Your vendor can configure your site-to-site architecture to match your data residency needs.
They will first configure the agent to use a PoP in one of our supported regions, then work with you to set up appropriate DNS to route all connections through the same data plane.
Our regional data planes are located in Australia (Sydney), Europe (Frankfurt), India (Mumbai), Japan (Tokyo), South America (São Paulo), United States (California and Ohio).
Is ngrok a dedicated instance or multi-tenant?
ngrok is a multi-tenant application with services shared across our customer base, including your vendor and your site-to-site architecture.
Security
How can I ensure ngrok does not pose a security risk to my infrastructure?
We recommend you begin by exploring our Security, Privacy, and Compliance page, followed by our Trust Center.
Your vendor can implement multiple security practices, including:
- Prevent unauthorized usage of ngrok outside of the site-to-site connectivity with your vendor.
- Create a single account tenant, enforce Account Domain
Controls to route all
ngrok users with an email address
@your-company.com
into it, and enable role-based access controls to limit those accounts. - Create bot users to create authtokens not tied to any individual user, and use a different, scoped authtoken for each agent.
- Apply Access Control Lists (ACLs) to authtokens to control where ngrok agents can be created within your network.
- Enable the IP restrictions action on your endpoint(s) to allow only trusted connections from your vendor.
- Enforce basic auth, OAuth, OpenID, JWT, SAML, or mTLS authentication on your endpoint(s).

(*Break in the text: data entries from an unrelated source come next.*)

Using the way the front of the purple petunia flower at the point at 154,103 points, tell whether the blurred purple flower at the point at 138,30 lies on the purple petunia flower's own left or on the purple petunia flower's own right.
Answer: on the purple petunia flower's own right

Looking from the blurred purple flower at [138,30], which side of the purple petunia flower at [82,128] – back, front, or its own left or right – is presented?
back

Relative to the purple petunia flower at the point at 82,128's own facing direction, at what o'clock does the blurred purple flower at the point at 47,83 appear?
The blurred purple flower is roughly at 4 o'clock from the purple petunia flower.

The configuration and operation of these security practices will be handled by your vendor.
How does ngrok’s traffic encryption work?
The agent always connects to the ngrok network via TLS. We support three encryption models based on where TLS is terminated:
- TLS termination at the ngrok network. This is the default behavior when using HTTPS tunnels, where ngrok manages TLS certificate generation and renewal for both you and your vendor.

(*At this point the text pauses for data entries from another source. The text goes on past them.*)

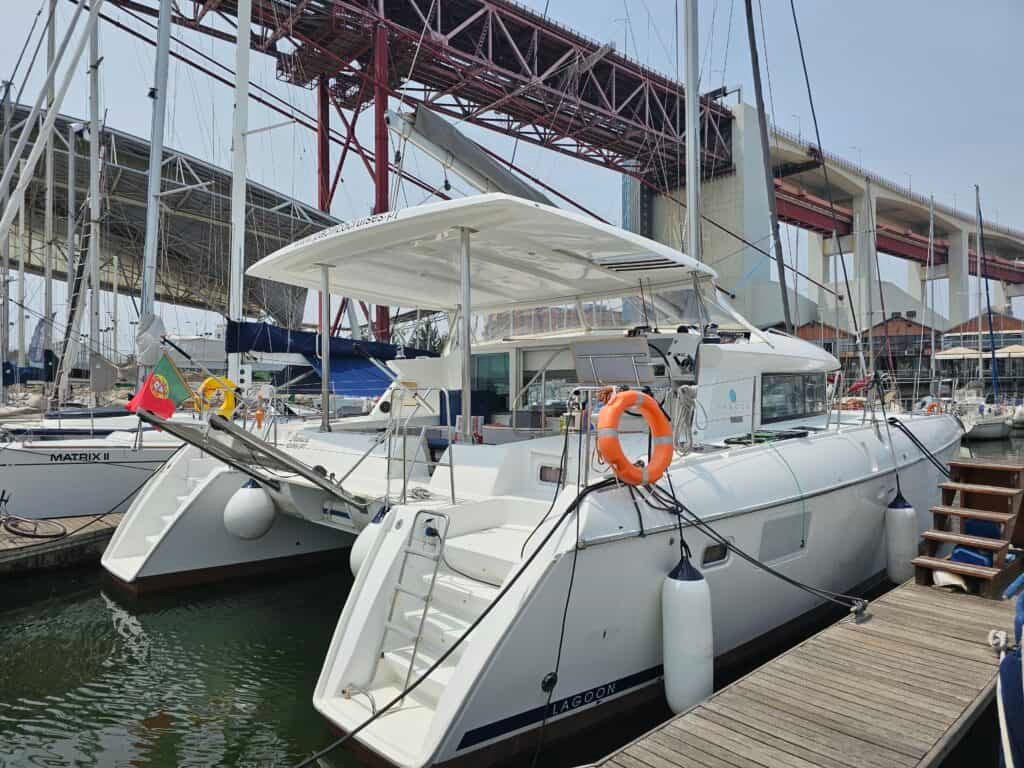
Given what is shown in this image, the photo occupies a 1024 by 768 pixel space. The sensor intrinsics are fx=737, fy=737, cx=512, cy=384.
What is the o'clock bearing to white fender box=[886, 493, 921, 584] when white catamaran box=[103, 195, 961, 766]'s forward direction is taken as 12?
The white fender is roughly at 1 o'clock from the white catamaran.

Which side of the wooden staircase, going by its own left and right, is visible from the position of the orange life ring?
front

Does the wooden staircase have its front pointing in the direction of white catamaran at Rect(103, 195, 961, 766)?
yes

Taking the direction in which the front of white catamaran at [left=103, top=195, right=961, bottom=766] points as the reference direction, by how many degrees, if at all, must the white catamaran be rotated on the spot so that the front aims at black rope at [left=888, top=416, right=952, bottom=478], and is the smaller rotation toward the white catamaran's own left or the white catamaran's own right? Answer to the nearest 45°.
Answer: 0° — it already faces it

- TLS termination at the ngrok agent. Often referred to as zero-knowledge TLS, this model encrypts your TLS tunnels end-to-end, using filesystem paths to your TLS certificate and key, without requiring you to reconfigure your upstream service for TLS termination.

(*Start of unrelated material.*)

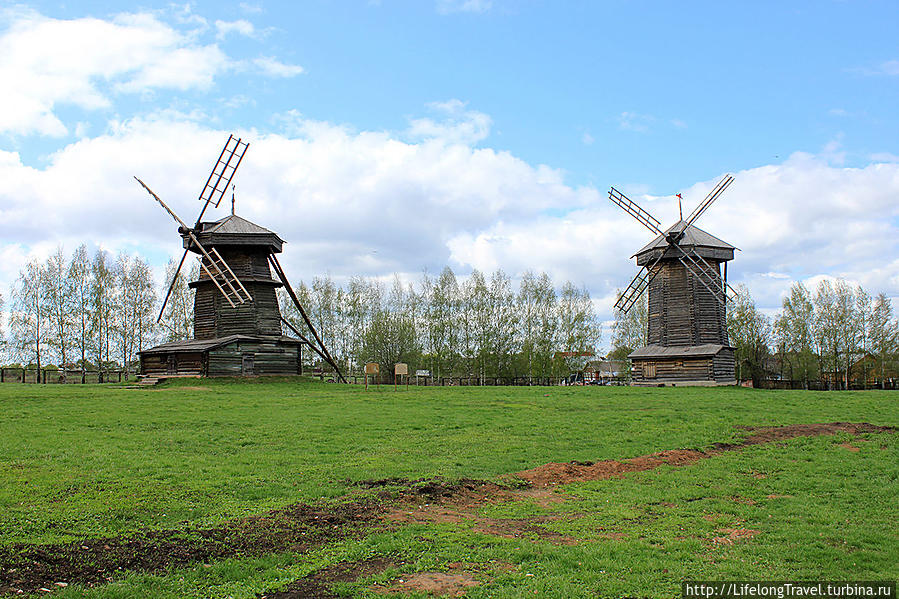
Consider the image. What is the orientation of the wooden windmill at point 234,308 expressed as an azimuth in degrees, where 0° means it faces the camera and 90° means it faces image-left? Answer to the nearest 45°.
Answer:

- TLS termination at your upstream service. This model implements end-to-end zero-knowledge encryption, where the ngrok network forwards unterminated connections through to your upstream application.
Is my data end-to-end encrypted?
Yes—if you vendor configures ngrok to terminate TLS at the agent or your upstream service using the second or third models listed above.
Contact your vendor if you’re unsure how TLS termination is managed in your site-to-site connectivity architecture.
Can ngrok see my traffic?
No—if your vendor configures ngrok to terminate TLS at the agent or your upstream service.
In all encryption models, the ngrok agent cannot see the traffic it forwards on to your upstream service.
If your vendor requests HTTP tunnels for your site-to-site connectivity use case and also uses the Traffic Inspector feature, then ngrok can see and will store up to 90 days of metadata about each request and response. If your vendor enables Full Capture mode, ngrok also stores the full request and response parameters, headers, and bodies for each traffic event.
Can I set up deep packet inspection or observe what data transmits through ngrok?
Yes. Your vendor can configure your site-to-site connectivity architecture in a few ways to enable this functionality. They can:
- Configure your ngrok agent to trust a specific root certificate you own on the host’s OS or a specific PEM file on disk instead of the trusted certificate root for the ngrok network. You can then use a proxy for deep packet inspection.
- Require the outbound connection to
connect.ngrok-agent.com:443
go through a proxy capable of inspection. - Set up a bypass rule for
connect.ngrok-agent.com:443
(or a custom agent ingress address) to not perform TLS inspection. - Help you set up software between the ngrok agent and your upstream service, or the ngrok agent and the ngrok network, to see what’s transmitted through ngrok.
In any case, your vendor is responsible for configuring these inspection strategies for your site-to-site architecture.